• [記事]
【てならい後記】本革でつくるがまぐちワークショップ
こんにちは。てならい堂スタッフのしだです。
新年を迎え、新たな気持ちで新調したものが皆さんそれぞれにあるのではないでしょうか。私はコーヒー店でマグカップを買いましたが、口当たりも良くて不思議とコーヒーに合うんです。今年はコーヒーを飲むひと時が、さらに楽しみになりそうです。
年初めに新調するものの中でも、特に多いのはお財布かもしれません。春に使い始める財布は「春財布=張る財布」で、金運が良くなるとも言われています。とくにがまぐちは、大きくパカっと開く口が「蝦蟇(がま=カエル)」の口でお金をどんどん取り入れ、ふっくらとした膨らみからたっぷりとした豊かさを感じるアイテムです。
そんながまぐちを、本革を作ってつくるワークショップを行ったので、その様子をご紹介します。
今回は千葉市にある中川守和匠店に伺い、がまぐち職人歴50年の中川守和さんとスタッフの北川さんから、がまぐちの作り方を教えてもらいました。がまぐち文化、実は関東と関西で歴史や作り方が違うと言います。中川さんは、関東のがまぐち文化を築いてきた第一人者でもあり、関東近隣のがまぐち職人をまとめる親方的な存在。中川さんからは主に口金との接合のやり方を教えてもらい、縫製のやり方は主に北川さんが教えてくれました。

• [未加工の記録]
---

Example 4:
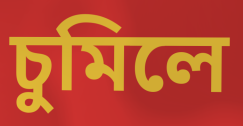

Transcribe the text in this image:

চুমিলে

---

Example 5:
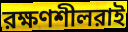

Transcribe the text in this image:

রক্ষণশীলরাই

• [指示事項]
次の1.～3.の記述が、上記のがまぐちワークショップの記事の内容と合っているかどうかを、それぞれ「はい」または「いいえ」で答え、判断の根拠となる記事中の語句をそのまま引用してください。
1. 中川守和さんのがまぐち職人歴は50年である。
2. 縫製のやり方は、主に中川守和さんが教えた。
3. がまぐち文化は、関東と関西で歴史や作り方が同じである。

• [解答]
1. はい。「がまぐち職人歴50年の中川守和さん」
2. いいえ。「縫製のやり方は主に北川さんが教えてくれました」
3. いいえ。「がまぐち文化、実は関東と関西で歴史や作り方が違うと言います」